Specific recommendations have been provided to our staff office to respond to patient questions about a possible COVID-19 exposure.

From our survey data, among 129 interviewed patients, no one was infected. However, since no specific tests (oropharyngeal swab or serum antibodies) were performed, asymptomatic or pre-symptomatic cases cannot be excluded among our cohort. The reason of the absence of infection in our FD population could be the particular attention of this category of patients in respecting measures of hygiene and infection prevention.
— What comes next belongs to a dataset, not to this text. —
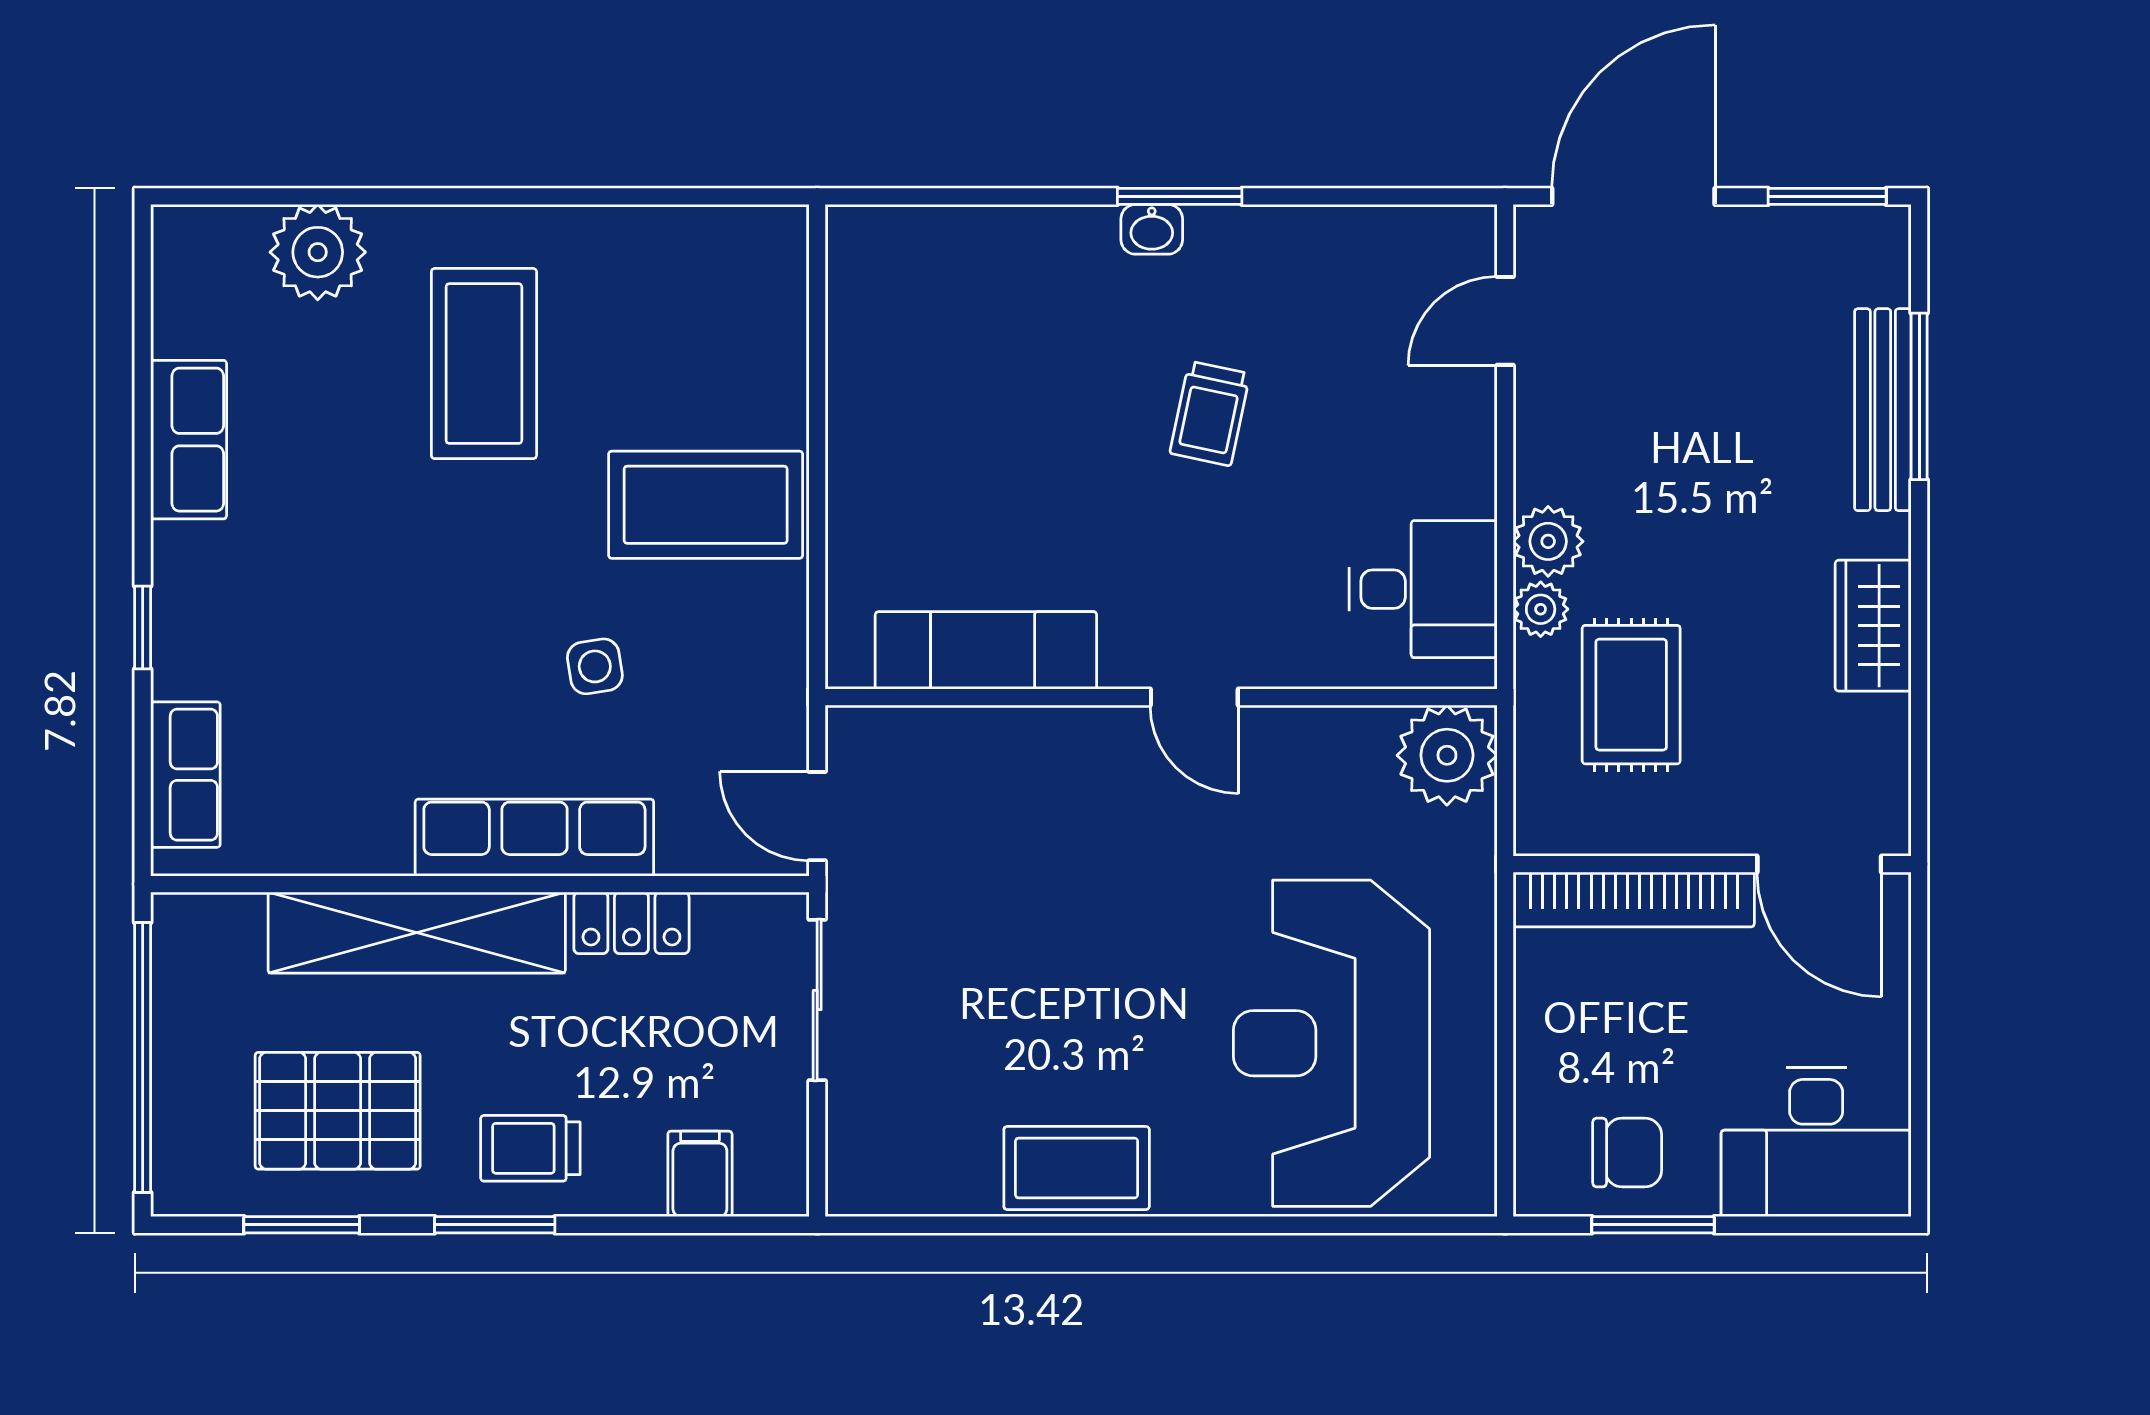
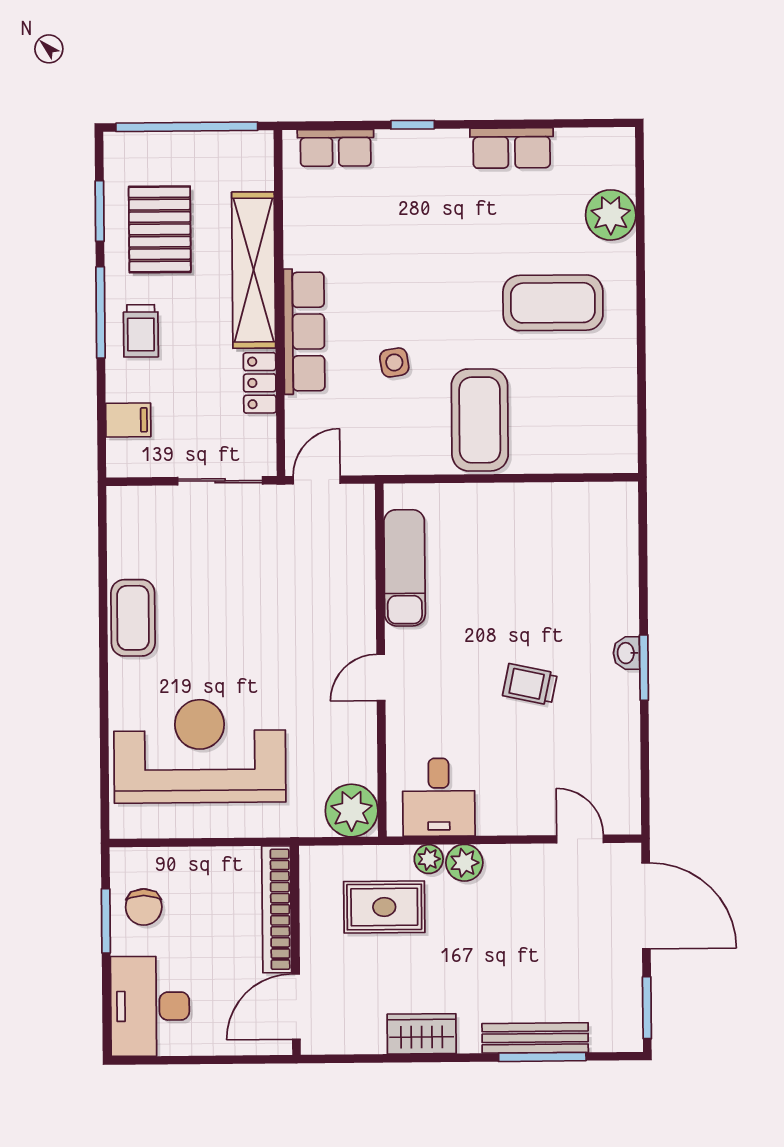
trolley: (530, 1148) -> (141, 331), turned 180
window: (495, 1225) -> (101, 312), width x1.44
A further explanation could be the safe organization of home-therapy, that seems to be the most efficient way to maintain therapy access during a pandemic, obviously monitoring the involved personal and guaranteeing the correct use of personal protective equipement. In fact, the only experience reported in the literature on the impact of COVID-19 on therapies for lysosomal storage disorders (LSD), showed that 49% of patients receiving ERT in the hospital experienced treatment disruption [5].

At present, no official indication exist on the management of FD patients during emergency and post-emergency period. Therefore, the analysis of the COVID-19 pandemic effects on medical care and health status of patients with FD will be useful to delineate consensus guidance.